The Oleander Sword Is a Gut-Wrenching Sequel With a Killer Cliffhanger

Whenever you read a really good series opener, it’s fairly easy to start wondering if the quality of that first book was somehow a fluke. To question whether there’s any chance that its sequel could ever live up to the heights of its predecessor, or if it’s doomed to always pale in comparison. Someone coined the term “sophomore slump” for a reason, after all, and most of us who read a lot of fantasy can easily name more than one series whose middle installment was….let’s just say did not turn out to be everything we hoped it could be.
This is why it’s especially satisfying when a sequel arrives that not only exceeds our expectations but blows them out of the water entirely, holding on to the things we loved about the original novel but adding compelling new pieces that make the story even richer and more compelling than it was before. Such is the case with Tasha Suri’s The Oleander Sword, a complex, immersive follow-up that’s packed with surprises, sacrifices, and characters that are easy to root for even when they are often difficult to like.

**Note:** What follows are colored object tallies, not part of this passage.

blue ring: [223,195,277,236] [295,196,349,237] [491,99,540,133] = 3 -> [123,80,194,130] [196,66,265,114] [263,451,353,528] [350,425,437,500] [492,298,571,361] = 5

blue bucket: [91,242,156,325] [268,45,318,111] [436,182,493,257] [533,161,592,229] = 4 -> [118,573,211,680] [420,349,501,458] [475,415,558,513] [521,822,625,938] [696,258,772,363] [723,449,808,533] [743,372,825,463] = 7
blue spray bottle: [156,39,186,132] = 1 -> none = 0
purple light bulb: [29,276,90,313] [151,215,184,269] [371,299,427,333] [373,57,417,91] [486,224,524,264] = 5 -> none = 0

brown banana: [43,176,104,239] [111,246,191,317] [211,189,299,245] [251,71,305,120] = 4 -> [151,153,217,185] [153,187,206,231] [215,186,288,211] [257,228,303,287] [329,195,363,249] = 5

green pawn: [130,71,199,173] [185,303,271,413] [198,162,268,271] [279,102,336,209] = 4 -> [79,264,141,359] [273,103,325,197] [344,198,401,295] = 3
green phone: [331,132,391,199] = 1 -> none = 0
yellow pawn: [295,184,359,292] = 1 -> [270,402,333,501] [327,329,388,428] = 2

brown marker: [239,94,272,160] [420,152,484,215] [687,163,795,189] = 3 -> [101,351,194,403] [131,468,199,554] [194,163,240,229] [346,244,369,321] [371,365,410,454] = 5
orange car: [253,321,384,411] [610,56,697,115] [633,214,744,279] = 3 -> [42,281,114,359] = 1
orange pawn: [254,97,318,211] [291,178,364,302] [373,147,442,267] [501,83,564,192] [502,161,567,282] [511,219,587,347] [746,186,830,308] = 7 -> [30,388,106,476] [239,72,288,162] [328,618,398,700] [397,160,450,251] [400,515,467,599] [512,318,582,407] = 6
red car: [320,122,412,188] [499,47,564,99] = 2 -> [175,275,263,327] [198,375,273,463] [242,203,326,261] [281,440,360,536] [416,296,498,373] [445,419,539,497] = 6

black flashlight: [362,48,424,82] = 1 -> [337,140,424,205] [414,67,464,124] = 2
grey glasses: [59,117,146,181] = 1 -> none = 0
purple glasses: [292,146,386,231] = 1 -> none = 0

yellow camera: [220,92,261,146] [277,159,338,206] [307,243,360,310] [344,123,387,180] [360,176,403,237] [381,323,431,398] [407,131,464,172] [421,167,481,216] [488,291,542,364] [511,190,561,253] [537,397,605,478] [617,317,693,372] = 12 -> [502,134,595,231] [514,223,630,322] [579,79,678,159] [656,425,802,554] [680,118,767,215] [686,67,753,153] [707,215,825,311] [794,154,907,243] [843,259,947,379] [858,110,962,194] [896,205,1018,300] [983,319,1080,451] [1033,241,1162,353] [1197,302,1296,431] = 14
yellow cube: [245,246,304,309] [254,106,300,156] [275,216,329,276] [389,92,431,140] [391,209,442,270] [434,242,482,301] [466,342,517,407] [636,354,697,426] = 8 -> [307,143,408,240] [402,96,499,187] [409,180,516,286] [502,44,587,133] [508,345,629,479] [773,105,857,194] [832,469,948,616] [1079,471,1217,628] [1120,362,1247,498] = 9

Suri’s The Jasmine Throne was hands-down one of the best fantasy releases to hit shelves in 2021, a doorstopper of a series opener that immediately set up her Burning Kingdoms trilogy as one to keep a close eye on in the fantasy genre space. Set in a fully realized magical world inspired by ancient India, its sprawling, complex story features half a dozen major POV characters and multiple distinct kingdoms with their own clearly defined cultural histories, political hierarchy, and religious practices. (It’s an amazingly rich and lived landscape, is what I’m saying.)
Thanks to the thorough world-building that takes place in Jasmine Throne, Oleander Sword is able to hit the ground running, weaving together the battle for the fate of a kingdom, the future of the series’ central relationship, and the threat of an encroaching magical disease known as the rot into something truly epic in scope. Wrestling with issues of theology, politics, magic, family, and love, this is a sequel that takes everything you loved about the first book in the series and cranks it up to eleven before essentially smashing it on the ground while you watch. (And I mean that in the best possible way.)
Princess Malini, having now declared herself Empress of Parijatdvipa, is marching to war against her fanatical brother (and current emperor) Chandra, with a ragtag coalition held together by little more than her own will. Struggling to maintain control over a group of generals who doubt her every move and faced with her brother’s uncomfortably powerful new magical weapon, she seeks out one of her own in the form of the lover she left behind. Malini’s selfish need to use Priya’s magic for her own ends is undercut by the very real desire she has to be with her again.